I want to start counting the numbers of times a webpage is viewed and hence need some kind of simple counter. What is the best scalable method of doing this?
Suppose I have a table Frobs where each row corresponds to a page - some obvious options are:
Have an unsigned int NumViews field
in the Frobs table which gets
updated upon each view using UPDATE
Frobs SET NumViews = NumViews + 1. Simple but not so good at scaling as I understand it.
Have a separate table FrobViews
where a new row is inserted for each view. To display the
number of views, you then need to do a simple SELECT COUNT(*) AS NumViews FROM FrobViews WHERE FrobId = '%d' GROUP BY FrobId. This doesn't involve any updates so can avoid table locking in MyISAM tables - however, the read performance will suffer if you want to display the number of views on each page.
How do you do it?
There's some good advice here:
http://www.mysqlperformanceblog.com/2007/07/01/implementing-efficient-counters-with-mysql/
but I'd like to hear the views of the SO community.
I'm using InnoDb at the moment, but am interested in answers for both InnoDb and MyISAM.
If scalability is more important to you than absolute accuracy of the figures then you could cache the view count in your application for a short time rather than hitting the database on every page view - eg, only update the database once every 100 views.
If your application crashes between database updates then obviously you'll lose some of your data, but if you can tolerate a certain amount of inaccuracy then this might be a useful approach.
Inserting into a Database is not something you want to do on page views. You are likely to run into problems with updating your slave databases with all of the inserts since replication is single threaded on MySQL.
At my company we serve 25M page views a day and we have taken a tiered approach.
The view counter is stored in a separate table with 2 columns (profileId, viewCounter) both are unsigned integers.
For items that are infrequently viewed we update the table on page view.
For frequently viewed items we update MySQL about 1/10 of the time. For both types we update Memcache on every hit.
int Memcache::increment ( string $key [, int $value = 1 ] )

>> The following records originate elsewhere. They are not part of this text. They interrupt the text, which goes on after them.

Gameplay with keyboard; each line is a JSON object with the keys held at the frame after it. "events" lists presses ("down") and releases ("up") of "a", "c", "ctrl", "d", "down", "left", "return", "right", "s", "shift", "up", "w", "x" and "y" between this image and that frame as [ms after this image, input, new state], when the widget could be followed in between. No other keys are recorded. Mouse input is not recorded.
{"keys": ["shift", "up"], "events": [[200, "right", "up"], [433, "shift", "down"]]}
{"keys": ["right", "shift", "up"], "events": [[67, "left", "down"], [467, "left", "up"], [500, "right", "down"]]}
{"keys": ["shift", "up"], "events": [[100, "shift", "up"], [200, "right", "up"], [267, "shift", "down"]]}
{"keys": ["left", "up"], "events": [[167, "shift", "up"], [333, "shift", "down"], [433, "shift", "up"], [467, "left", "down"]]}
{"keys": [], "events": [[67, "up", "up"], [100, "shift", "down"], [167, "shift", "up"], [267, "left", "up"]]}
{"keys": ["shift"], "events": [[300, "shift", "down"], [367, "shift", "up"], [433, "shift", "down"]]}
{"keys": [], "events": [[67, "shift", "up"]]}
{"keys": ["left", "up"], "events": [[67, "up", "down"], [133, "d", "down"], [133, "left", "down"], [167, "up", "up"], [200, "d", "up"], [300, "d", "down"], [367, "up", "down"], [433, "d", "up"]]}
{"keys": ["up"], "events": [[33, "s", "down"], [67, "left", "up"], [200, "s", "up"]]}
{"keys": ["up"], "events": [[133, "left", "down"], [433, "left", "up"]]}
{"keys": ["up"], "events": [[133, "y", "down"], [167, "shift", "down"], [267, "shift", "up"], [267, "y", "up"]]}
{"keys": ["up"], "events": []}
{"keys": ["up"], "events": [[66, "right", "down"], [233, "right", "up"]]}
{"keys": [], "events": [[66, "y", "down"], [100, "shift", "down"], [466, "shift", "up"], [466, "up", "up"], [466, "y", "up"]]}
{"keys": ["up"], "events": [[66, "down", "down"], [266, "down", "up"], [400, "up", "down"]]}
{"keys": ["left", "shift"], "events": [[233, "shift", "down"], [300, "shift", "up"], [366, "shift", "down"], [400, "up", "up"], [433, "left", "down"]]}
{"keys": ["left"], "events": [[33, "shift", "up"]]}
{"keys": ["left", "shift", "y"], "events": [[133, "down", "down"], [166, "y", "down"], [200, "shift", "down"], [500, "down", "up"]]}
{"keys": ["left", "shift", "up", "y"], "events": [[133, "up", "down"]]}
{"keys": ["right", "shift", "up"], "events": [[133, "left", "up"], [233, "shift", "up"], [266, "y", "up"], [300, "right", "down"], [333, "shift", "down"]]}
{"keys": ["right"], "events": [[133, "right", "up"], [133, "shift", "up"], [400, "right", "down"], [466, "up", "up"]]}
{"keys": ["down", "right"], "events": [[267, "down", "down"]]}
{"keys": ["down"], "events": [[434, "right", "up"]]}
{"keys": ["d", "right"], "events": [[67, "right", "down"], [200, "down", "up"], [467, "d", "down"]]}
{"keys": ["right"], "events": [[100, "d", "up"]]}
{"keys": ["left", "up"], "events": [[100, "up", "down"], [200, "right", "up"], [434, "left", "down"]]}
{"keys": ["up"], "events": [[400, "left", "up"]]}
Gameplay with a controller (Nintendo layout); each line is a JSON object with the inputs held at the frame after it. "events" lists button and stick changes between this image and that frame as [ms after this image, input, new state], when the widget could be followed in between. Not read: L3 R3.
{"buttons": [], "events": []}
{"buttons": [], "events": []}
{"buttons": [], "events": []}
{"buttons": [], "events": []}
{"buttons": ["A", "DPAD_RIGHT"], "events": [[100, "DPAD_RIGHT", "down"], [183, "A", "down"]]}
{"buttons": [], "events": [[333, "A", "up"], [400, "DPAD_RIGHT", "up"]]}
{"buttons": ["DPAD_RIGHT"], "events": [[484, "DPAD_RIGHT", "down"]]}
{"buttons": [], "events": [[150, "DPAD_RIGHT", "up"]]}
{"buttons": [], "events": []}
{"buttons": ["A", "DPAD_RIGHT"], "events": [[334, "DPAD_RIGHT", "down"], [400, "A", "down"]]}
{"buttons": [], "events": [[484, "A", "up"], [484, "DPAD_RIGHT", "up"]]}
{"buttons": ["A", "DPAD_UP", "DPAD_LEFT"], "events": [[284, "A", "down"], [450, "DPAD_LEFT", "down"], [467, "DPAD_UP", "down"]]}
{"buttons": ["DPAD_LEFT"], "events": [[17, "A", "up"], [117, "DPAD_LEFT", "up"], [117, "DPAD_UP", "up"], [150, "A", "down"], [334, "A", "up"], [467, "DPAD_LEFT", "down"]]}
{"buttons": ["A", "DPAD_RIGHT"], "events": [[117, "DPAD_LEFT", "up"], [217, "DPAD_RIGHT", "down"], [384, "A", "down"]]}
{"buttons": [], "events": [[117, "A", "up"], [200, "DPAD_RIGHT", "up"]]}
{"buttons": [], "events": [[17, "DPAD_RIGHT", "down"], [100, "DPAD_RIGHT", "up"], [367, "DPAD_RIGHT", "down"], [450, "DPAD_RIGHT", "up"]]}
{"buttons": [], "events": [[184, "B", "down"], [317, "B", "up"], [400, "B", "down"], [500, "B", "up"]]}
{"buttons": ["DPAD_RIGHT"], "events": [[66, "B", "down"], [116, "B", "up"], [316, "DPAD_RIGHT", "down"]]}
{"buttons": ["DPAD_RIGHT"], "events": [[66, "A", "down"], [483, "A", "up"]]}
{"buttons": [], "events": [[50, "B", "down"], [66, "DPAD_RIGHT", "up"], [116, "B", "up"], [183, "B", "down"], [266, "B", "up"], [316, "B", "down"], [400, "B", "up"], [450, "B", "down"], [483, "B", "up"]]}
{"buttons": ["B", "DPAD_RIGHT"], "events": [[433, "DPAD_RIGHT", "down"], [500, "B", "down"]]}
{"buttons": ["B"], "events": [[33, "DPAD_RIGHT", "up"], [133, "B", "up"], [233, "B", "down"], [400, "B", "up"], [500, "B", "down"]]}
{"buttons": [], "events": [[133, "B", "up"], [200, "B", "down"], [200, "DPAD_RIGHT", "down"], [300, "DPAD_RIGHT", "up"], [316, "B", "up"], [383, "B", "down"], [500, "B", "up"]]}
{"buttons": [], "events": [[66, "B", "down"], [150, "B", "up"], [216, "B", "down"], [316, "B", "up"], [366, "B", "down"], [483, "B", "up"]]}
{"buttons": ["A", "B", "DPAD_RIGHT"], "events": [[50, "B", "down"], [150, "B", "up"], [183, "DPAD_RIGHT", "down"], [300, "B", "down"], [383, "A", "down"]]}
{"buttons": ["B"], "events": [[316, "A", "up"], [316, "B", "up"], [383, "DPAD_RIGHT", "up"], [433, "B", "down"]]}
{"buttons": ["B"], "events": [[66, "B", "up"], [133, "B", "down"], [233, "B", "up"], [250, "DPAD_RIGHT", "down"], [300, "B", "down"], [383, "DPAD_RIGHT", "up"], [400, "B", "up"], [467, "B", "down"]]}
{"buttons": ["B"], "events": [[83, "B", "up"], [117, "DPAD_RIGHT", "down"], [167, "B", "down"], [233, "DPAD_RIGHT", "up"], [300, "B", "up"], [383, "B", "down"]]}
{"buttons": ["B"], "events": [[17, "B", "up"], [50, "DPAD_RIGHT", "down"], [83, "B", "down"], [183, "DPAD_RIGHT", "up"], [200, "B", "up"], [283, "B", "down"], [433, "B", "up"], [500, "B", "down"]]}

if (pageViews < 10000) { UPDATE page_view SET viewCounter=viewCounter+1 WHERE profileId = :? }
else if ((int)rand(10) == 1) { //UPDATE page_view SET viewCounter= ?:cache_value WHERE profileId = :? }
doing count(*) is very inefficient in InnoDB (MyISAM keeps count stats in the index), but MyISAM will lock the table on reads reducing concurrency. doing a count() for 50,000 or 100,000 rows is going to take a long time. Doing a select on a PK will be very fast.
If you require more scalability, you might want to look at redis
I would take your second approach and aggregate the data into the table from your first solution on a regular base. On this way you get the advandages of both solutions. To be clearer:
On every hit you insert a row into a table (lets name it hit_counters). This table got only one field (the pageid). Every x seconds you run a script (via a cronjob) which aggregates the data from the hit_counters table and put it into a second table (lets name it 'hits'. There you got two fields: the pageid and the total hits.
Im not sure but imho does innodb not help you very much for solution 1 if you get many hits on the same page: Innodb locks the row while updating so all other updates to this row will be delayed.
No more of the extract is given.